I like the other reviewer wish I had this book two years ago, would have saved me a great deal of headaches.
Lara


Rating: 5 out of 5
MUST READ for world designers and developers
Richard Bartle has an amazing amount of experience in designing and building virtual worlds. This book is a MUST READ for anyone designing a multiplayer on-line game or environment-- everyone from small community MUDs to huge massively-multiplayer systems. I would even suggest it for people writing more traditional multiplayer LAN games.

This is NOT a programming book. You will find very very little information on how to program or develop a world system or the back-end infrastructure. What you will find is page after page of design experince on topics such as virtual world "laws", economies, chracter relations, and player communities. Basically all the stuff after "our world is going to be a fantasy world with humans and elfs and monsters." Most of the information he offers can only come from trial and error-- often very costly trial and error. As he points out, you can patch most code, but you can't patch an economy or a character design flaw.

The book is written in a very relaxed style. It is not an guide on how to build the perfect world. There no perfect answers to most of these problems-- and besides, virtual worlds are SUPPOSED to be different. Rather, the general theme of the book is that if you are going to make decisions, THINK and make INFORMED decisions. This is done through many many discussions, e.g. "If you put this feature into your world, it will likely cause these side effects (bet you didn't think of that!), which have caused these problems for past designers." Reading this book is like sitting down with a bunch of other smart designers and asking "What if we do this?" "What if we try that?" only he has a general idea of most of the answers. At that point you are only left with picking the best set of answers for the world you are designing.

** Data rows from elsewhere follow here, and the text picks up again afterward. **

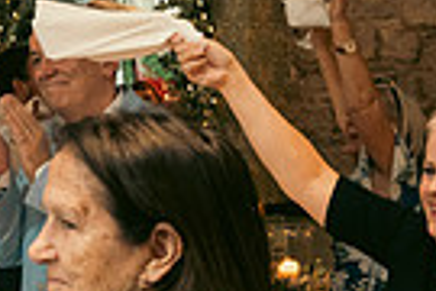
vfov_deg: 13.0
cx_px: 452
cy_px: 344
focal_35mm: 103
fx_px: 1247
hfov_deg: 19.2
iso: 2500
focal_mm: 24
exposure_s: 1/160
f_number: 3.5
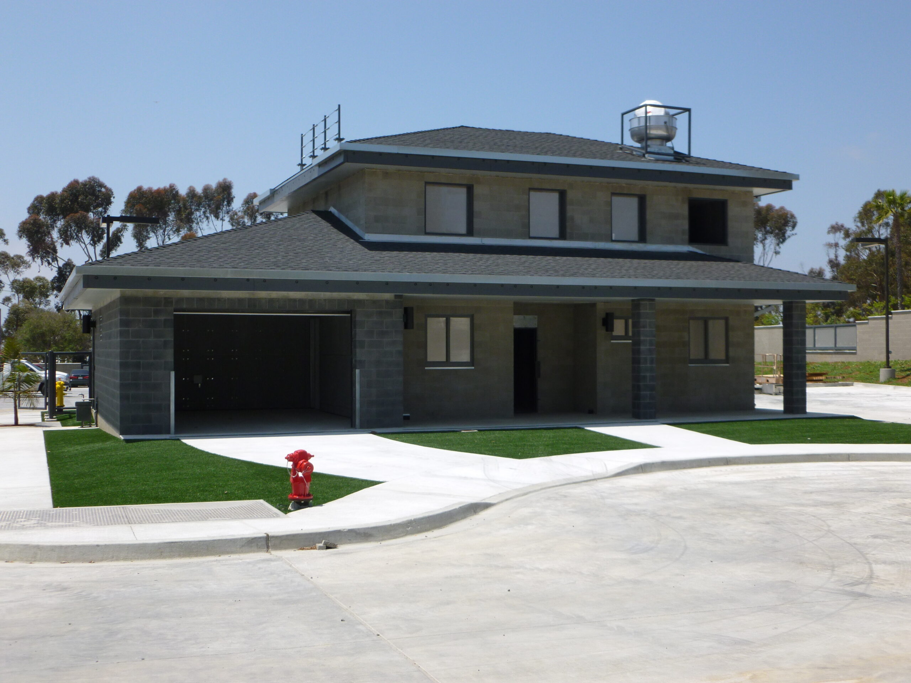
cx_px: 456
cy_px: 342
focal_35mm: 39
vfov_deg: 36.8
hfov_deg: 47.9
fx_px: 1026
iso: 100
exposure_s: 1/1000
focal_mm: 6.9
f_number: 3.7
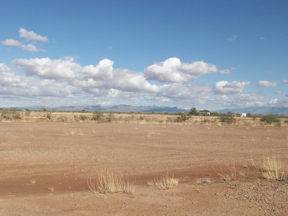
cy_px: 110
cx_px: 140
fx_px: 308
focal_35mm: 37
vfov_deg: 38.7
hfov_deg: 50.1
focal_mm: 5.7
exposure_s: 1/501
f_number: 5.5
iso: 64
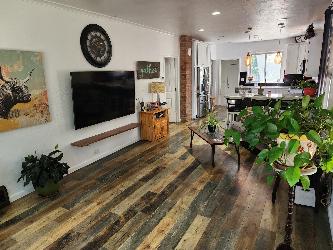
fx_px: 221
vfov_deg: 58.9
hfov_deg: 73.9
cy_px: 125
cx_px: 166
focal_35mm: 23
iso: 250
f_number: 1.8
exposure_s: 1/120
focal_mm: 6.4
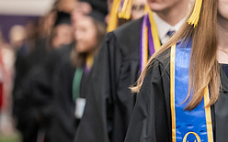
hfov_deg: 5.2
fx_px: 2517
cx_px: 243
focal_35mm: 405
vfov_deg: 3.2
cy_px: 33
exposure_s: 1/200
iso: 2500
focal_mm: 170
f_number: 3.2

As someone who was professionally involved in building a massively multiplayer game that had a great graphics system and a solid server infrastructure but failed while still in development because of design problems and budgets, I cannot say enough about the value of this book. We would have given thousands for it just a handful of years ago.


Rating: 5 out of 5
The Definitive Book on the Subject
This looks like the definitive book on designing virtual worlds, and is likely to stay so for many years. It clearly shows that the author had 25 years of experience--not just as a designer of such worlds, but also as a user--to draw on, while at the same time being sufficiently detached from the industry to be able to offer candid opinions on any subject.

It's hard to think of anything on the subject that Bartle does not at least touch on (providing extensive, scholarly quality references to a wealth of further on- and offline materials), from the deepest metaphysical philosophy to the daily squabbles between users and administrators on virtual worlds large and small. Bartle does not in general provide cut-and-dried solutions to the world design issues, but he gives an extensive discussion of approaches attempted and how they succeeded and failed.

My only reservation with this otherwise excellent book was that I found some of the discussion a bit overly extensive. I would have preferred a book maybe 200 pages shorter, especially towards the final chapters of the book.

If you're planning on designing a virtual world, buying this book is more than just a good idea: Failing to do so would border on criminal negligence.